Data for this task:
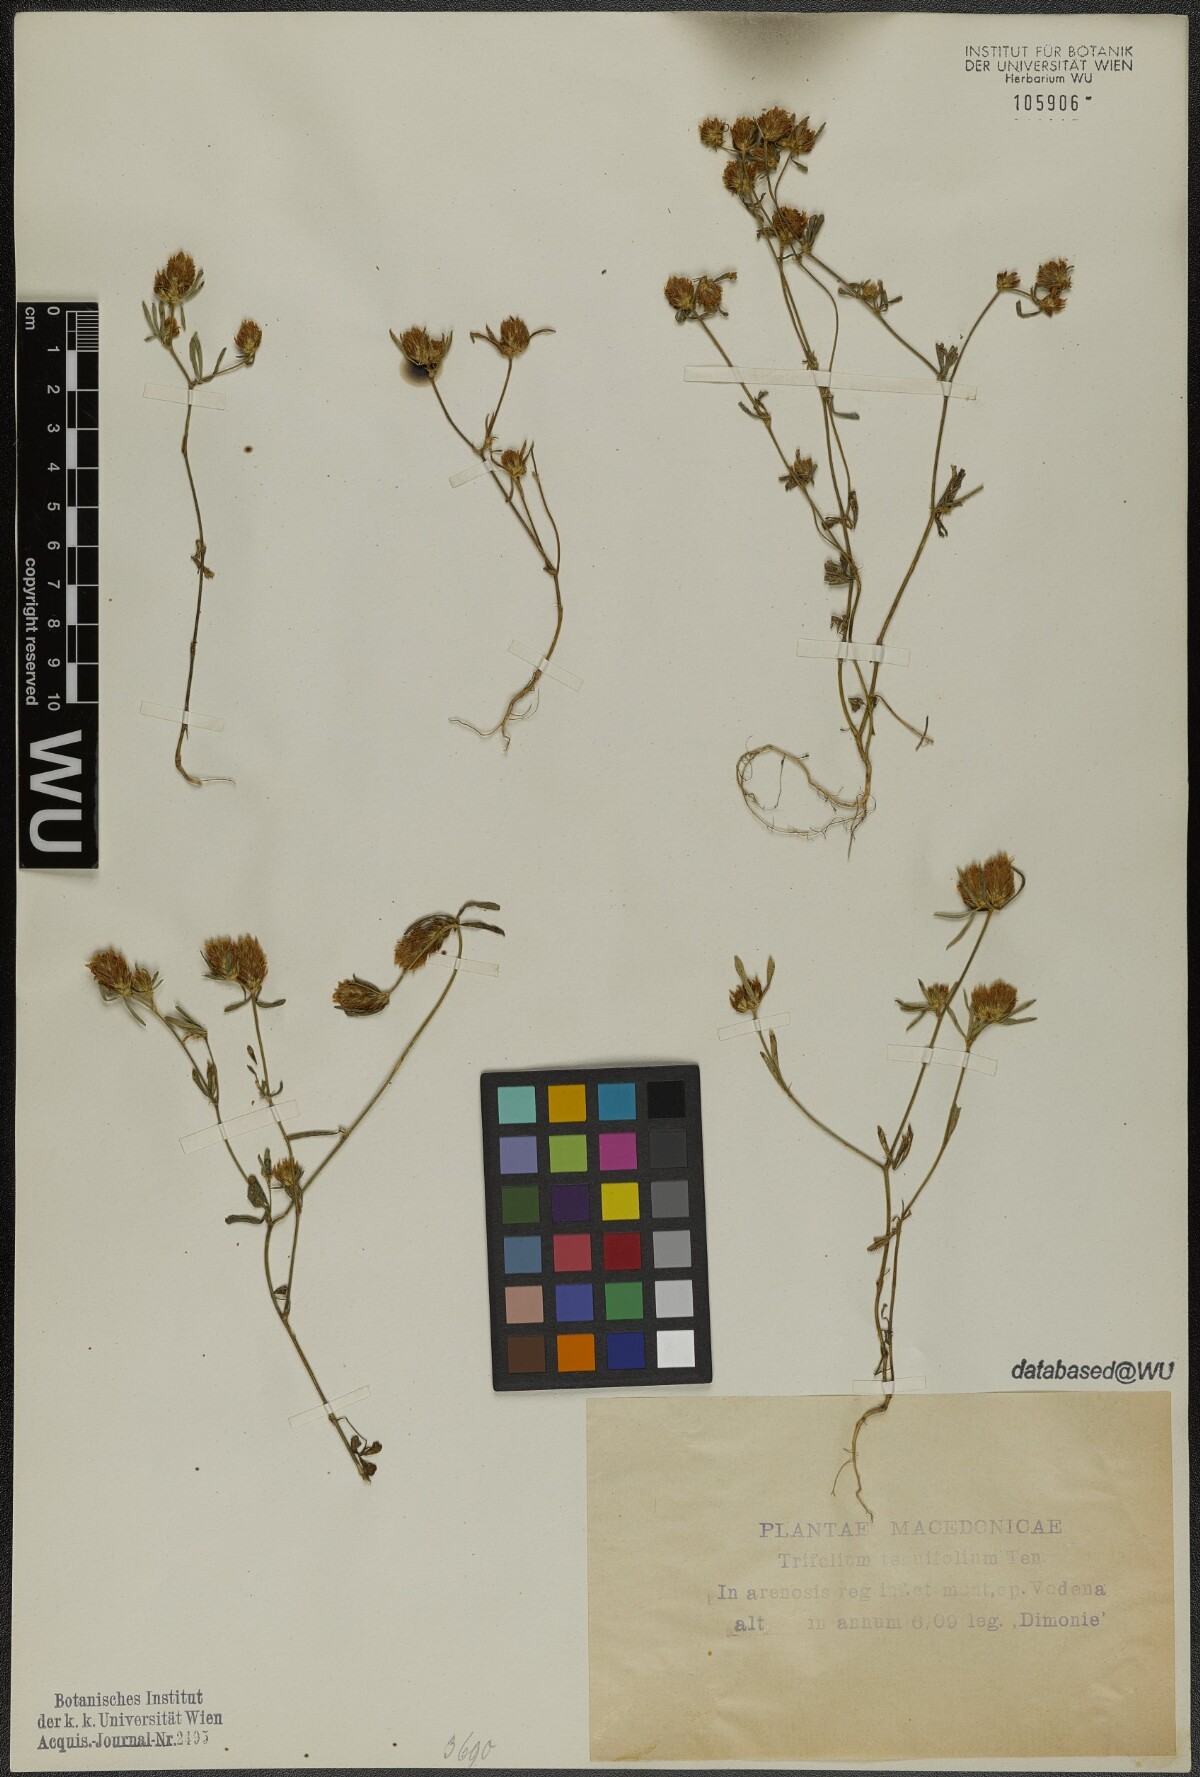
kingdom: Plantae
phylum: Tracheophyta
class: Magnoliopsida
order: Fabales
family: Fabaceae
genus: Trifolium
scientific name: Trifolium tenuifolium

Set task: Present the lines of the listing as a numbered list, without blank lines. Leave the picture out.

Final answer:
1. kingdom: Plantae
2. phylum: Tracheophyta
3. class: Magnoliopsida
4. order: Fabales
5. family: Fabaceae
6. genus: Trifolium
7. scientific name: Trifolium tenuifolium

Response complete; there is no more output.